> _TASK TO COMPLETE_
Below are the records. Retype exactly the lines between the lines holding "left front paw: (698, 752)" and "left shoulder: (848, 287)", inclusive.

> _SOURCE DATA_
________________________________________
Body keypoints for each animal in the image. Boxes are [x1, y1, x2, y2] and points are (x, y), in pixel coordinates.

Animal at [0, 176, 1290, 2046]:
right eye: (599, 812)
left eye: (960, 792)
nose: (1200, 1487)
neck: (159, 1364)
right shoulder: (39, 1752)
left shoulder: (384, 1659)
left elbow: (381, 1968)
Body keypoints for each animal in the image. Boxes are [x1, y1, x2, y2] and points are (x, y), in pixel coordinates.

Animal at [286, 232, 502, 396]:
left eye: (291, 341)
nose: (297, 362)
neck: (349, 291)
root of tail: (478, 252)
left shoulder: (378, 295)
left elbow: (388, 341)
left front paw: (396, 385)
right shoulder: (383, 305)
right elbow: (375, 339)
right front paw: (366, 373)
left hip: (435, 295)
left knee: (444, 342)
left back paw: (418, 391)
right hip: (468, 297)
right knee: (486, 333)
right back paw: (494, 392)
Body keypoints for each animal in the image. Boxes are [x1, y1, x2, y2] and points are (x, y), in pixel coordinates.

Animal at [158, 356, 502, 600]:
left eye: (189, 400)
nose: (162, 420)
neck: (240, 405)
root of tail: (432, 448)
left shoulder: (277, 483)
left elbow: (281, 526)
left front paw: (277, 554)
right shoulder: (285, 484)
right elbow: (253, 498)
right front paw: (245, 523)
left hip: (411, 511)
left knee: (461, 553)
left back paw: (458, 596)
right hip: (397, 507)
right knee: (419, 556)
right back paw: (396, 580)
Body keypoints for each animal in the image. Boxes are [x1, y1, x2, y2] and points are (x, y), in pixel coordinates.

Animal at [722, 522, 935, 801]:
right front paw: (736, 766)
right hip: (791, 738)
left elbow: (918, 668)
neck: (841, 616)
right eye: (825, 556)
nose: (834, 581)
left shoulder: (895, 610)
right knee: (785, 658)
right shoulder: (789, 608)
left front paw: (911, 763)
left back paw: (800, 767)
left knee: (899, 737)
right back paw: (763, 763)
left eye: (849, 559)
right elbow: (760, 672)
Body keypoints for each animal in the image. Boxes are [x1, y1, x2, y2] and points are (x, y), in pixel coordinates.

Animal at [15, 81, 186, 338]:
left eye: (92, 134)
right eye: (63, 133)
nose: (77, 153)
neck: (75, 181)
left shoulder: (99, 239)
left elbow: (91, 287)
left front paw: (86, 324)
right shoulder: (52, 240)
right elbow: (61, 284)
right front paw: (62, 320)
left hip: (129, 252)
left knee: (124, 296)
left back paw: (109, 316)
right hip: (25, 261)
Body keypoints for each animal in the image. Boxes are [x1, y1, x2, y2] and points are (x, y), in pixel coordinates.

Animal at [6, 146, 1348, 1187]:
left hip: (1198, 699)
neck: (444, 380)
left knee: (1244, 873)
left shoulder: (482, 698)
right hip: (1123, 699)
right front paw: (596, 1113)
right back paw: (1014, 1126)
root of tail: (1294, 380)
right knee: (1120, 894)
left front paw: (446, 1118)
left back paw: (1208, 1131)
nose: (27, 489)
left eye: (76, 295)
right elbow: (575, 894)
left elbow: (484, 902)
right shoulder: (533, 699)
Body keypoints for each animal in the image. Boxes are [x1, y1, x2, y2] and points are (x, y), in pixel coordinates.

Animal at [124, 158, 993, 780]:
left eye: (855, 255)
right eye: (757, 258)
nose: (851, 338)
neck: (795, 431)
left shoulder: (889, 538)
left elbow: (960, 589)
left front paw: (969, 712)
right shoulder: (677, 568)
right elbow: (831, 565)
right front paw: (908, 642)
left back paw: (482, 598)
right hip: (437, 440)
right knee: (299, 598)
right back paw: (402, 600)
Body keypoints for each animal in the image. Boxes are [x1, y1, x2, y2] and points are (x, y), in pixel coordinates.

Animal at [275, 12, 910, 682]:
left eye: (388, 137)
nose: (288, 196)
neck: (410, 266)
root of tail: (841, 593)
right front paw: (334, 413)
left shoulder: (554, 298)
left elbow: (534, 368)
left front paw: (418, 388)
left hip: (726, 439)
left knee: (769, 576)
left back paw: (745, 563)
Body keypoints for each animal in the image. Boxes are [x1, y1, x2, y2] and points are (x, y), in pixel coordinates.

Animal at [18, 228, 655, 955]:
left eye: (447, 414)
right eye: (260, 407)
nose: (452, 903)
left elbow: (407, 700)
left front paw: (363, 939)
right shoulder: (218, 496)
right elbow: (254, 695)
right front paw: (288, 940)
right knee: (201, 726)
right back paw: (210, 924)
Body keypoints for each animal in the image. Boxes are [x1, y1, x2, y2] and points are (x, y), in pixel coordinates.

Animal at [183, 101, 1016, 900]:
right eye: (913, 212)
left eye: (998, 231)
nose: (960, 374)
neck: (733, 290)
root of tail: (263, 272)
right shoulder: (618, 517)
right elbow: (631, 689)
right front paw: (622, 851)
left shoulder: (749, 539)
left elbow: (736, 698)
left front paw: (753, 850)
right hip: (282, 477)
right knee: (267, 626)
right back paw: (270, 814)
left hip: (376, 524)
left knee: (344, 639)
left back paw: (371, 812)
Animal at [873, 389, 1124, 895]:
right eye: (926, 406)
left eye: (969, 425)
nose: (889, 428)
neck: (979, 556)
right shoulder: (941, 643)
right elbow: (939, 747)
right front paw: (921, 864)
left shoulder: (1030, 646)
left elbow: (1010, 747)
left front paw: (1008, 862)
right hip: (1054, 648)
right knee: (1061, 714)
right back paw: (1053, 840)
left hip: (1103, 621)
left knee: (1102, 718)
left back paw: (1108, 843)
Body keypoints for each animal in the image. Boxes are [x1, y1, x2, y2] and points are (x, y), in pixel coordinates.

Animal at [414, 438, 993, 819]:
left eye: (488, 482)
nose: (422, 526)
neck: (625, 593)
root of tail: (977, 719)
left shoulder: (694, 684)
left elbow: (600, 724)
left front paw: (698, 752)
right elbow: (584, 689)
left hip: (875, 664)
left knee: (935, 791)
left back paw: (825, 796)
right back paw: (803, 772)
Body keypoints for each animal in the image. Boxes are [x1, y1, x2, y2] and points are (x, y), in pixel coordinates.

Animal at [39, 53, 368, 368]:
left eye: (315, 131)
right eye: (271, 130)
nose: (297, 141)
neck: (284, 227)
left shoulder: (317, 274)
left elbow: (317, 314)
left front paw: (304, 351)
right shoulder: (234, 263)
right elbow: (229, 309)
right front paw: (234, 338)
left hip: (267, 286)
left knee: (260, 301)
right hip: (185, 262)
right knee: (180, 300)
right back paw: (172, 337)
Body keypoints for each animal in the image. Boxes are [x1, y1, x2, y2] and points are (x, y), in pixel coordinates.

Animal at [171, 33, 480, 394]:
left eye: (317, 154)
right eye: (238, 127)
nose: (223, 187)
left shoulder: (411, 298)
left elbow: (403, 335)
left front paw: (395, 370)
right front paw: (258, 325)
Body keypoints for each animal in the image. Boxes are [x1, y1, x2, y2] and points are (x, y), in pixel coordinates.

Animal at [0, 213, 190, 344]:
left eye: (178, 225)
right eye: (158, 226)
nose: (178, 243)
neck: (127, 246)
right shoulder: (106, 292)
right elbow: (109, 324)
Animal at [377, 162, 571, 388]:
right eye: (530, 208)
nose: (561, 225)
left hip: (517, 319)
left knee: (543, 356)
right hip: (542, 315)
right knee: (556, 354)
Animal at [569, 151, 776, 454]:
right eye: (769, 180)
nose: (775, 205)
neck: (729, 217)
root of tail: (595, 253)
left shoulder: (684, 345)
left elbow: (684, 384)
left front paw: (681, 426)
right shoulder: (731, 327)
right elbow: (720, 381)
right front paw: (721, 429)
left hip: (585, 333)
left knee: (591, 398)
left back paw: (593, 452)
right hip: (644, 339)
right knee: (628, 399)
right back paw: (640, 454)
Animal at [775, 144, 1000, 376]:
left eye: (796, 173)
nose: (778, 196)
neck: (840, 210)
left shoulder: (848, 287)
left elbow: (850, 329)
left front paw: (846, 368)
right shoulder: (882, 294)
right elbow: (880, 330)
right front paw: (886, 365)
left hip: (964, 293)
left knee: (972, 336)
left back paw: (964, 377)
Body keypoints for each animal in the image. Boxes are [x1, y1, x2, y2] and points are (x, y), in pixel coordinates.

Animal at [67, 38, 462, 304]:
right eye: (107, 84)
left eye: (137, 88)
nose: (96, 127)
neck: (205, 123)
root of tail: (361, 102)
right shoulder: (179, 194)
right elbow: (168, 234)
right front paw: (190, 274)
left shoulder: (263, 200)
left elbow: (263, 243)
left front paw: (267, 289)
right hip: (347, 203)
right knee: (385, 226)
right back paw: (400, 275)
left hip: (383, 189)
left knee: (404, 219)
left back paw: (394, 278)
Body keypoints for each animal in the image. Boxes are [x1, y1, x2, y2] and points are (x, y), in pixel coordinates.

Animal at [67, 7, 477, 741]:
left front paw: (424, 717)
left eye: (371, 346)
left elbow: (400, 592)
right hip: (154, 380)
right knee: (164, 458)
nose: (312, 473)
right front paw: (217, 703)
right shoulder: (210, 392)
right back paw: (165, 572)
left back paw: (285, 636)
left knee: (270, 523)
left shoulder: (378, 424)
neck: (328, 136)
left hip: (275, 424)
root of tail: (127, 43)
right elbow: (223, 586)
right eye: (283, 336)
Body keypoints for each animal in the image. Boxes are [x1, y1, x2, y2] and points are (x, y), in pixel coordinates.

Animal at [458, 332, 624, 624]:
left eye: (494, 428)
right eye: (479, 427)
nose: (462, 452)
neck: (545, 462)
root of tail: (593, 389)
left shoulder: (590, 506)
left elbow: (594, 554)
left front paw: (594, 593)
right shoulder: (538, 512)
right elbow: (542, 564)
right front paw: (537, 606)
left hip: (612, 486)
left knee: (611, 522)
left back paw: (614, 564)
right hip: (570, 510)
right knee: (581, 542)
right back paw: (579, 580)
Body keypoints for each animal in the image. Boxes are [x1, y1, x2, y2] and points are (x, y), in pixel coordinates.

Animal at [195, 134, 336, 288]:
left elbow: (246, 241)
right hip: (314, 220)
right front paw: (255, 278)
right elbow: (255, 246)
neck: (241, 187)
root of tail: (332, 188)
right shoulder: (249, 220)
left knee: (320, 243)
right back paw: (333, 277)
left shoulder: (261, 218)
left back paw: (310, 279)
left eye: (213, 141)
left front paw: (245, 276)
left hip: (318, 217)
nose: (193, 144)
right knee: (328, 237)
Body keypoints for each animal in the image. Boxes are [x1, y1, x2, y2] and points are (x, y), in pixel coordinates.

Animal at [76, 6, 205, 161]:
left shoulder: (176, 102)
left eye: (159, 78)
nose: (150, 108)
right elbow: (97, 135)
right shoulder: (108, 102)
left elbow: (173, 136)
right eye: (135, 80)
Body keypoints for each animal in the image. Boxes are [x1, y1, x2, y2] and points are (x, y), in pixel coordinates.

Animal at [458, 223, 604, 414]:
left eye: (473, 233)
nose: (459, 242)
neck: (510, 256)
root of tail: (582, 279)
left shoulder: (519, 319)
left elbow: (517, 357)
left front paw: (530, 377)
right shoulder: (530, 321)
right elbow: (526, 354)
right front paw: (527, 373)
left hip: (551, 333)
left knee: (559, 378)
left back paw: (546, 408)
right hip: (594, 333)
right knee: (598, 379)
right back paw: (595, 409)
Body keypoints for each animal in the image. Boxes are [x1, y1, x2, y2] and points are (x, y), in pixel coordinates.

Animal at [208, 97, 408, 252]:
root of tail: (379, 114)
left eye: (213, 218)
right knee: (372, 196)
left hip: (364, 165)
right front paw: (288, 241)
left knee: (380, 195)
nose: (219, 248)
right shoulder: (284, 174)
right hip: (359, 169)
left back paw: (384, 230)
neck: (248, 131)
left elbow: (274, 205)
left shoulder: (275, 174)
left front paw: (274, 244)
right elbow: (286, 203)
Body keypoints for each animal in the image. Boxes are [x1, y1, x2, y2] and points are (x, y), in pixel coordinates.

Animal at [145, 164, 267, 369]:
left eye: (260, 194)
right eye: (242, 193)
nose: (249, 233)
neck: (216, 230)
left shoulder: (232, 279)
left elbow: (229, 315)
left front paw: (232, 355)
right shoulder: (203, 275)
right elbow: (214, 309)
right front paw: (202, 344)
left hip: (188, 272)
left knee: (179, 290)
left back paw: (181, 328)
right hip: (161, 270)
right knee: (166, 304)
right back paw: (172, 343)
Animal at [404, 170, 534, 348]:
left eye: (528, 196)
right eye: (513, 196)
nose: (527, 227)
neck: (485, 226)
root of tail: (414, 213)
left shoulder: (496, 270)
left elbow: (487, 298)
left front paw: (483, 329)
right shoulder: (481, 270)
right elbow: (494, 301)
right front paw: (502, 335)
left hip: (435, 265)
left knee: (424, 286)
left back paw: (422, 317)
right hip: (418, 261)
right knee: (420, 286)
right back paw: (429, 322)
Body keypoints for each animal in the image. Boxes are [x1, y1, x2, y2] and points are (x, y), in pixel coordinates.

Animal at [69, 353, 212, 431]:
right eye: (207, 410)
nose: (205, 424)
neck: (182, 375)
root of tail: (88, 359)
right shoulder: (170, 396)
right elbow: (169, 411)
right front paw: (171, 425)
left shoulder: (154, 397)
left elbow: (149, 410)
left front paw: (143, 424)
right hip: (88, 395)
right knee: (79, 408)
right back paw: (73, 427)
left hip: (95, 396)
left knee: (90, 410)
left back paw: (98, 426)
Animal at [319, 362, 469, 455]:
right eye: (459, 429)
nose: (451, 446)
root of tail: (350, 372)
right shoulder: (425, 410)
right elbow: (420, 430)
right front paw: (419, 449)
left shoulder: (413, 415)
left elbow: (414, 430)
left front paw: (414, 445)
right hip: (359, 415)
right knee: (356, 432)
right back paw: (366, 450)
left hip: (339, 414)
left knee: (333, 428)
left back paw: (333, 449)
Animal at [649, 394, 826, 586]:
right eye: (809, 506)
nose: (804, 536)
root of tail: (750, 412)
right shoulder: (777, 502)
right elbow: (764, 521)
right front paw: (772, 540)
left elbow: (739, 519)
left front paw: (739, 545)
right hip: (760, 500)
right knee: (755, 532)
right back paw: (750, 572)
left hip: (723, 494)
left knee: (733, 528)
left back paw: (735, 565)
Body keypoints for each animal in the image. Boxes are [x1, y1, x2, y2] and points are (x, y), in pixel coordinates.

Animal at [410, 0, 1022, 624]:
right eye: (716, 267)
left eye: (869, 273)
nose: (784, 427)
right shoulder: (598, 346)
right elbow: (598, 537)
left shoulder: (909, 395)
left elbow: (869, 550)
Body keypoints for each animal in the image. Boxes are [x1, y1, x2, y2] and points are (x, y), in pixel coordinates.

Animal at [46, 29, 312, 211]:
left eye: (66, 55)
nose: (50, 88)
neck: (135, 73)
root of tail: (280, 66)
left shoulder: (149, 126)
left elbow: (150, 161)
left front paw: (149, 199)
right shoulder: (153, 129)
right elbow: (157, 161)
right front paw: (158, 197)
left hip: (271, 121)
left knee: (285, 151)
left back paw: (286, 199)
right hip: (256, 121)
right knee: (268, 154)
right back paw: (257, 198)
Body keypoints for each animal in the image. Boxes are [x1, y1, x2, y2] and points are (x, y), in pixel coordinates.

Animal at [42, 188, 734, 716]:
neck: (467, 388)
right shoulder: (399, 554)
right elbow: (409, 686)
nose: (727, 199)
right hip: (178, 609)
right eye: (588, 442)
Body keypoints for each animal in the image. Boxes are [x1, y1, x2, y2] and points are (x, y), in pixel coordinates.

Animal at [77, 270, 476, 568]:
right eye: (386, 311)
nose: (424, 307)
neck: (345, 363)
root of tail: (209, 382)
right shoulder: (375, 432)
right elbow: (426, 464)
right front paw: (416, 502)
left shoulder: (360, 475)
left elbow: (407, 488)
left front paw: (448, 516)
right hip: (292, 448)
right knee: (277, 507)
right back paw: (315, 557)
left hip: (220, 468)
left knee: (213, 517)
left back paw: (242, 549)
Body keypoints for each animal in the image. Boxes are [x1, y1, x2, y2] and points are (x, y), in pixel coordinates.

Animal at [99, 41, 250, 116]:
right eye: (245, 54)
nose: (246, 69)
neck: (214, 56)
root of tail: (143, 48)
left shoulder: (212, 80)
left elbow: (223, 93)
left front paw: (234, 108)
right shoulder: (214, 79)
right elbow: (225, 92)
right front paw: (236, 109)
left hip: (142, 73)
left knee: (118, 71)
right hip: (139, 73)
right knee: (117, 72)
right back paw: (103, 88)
________________________________________
> _WRITTEN RESPONSE_
left front paw: (698, 752)
right elbow: (584, 689)
left hip: (875, 664)
left knee: (935, 791)
left back paw: (825, 796)
right back paw: (803, 772)
Body keypoints for each animal in the image. Boxes are [x1, y1, x2, y2] and points are (x, y), in pixel coordinates.

Animal at [39, 53, 368, 368]:
left eye: (315, 131)
right eye: (271, 130)
nose: (297, 141)
neck: (284, 227)
left shoulder: (317, 274)
left elbow: (317, 314)
left front paw: (304, 351)
right shoulder: (234, 263)
right elbow: (229, 309)
right front paw: (234, 338)
left hip: (267, 286)
left knee: (260, 301)
right hip: (185, 262)
right knee: (180, 300)
right back paw: (172, 337)
Body keypoints for each animal in the image. Boxes are [x1, y1, x2, y2] and points are (x, y), in pixel coordinates.

Animal at [171, 33, 480, 394]:
left eye: (317, 154)
right eye: (238, 127)
nose: (223, 187)
left shoulder: (411, 298)
left elbow: (403, 335)
left front paw: (395, 370)
right front paw: (258, 325)
Body keypoints for each animal in the image. Boxes are [x1, y1, x2, y2] and points are (x, y), in pixel coordinates.

Animal at [0, 213, 190, 344]:
left eye: (178, 225)
right eye: (158, 226)
nose: (178, 243)
neck: (127, 246)
right shoulder: (106, 292)
right elbow: (109, 324)
Animal at [377, 162, 571, 388]:
right eye: (530, 208)
nose: (561, 225)
left hip: (517, 319)
left knee: (543, 356)
right hip: (542, 315)
right knee: (556, 354)
Animal at [569, 151, 776, 454]:
right eye: (769, 180)
nose: (775, 205)
neck: (729, 217)
root of tail: (595, 253)
left shoulder: (684, 345)
left elbow: (684, 384)
left front paw: (681, 426)
right shoulder: (731, 327)
right elbow: (720, 381)
right front paw: (721, 429)
left hip: (585, 333)
left knee: (591, 398)
left back paw: (593, 452)
right hip: (644, 339)
right knee: (628, 399)
right back paw: (640, 454)
Animal at [775, 144, 1000, 376]:
left eye: (796, 173)
nose: (778, 196)
neck: (840, 210)
left shoulder: (848, 287)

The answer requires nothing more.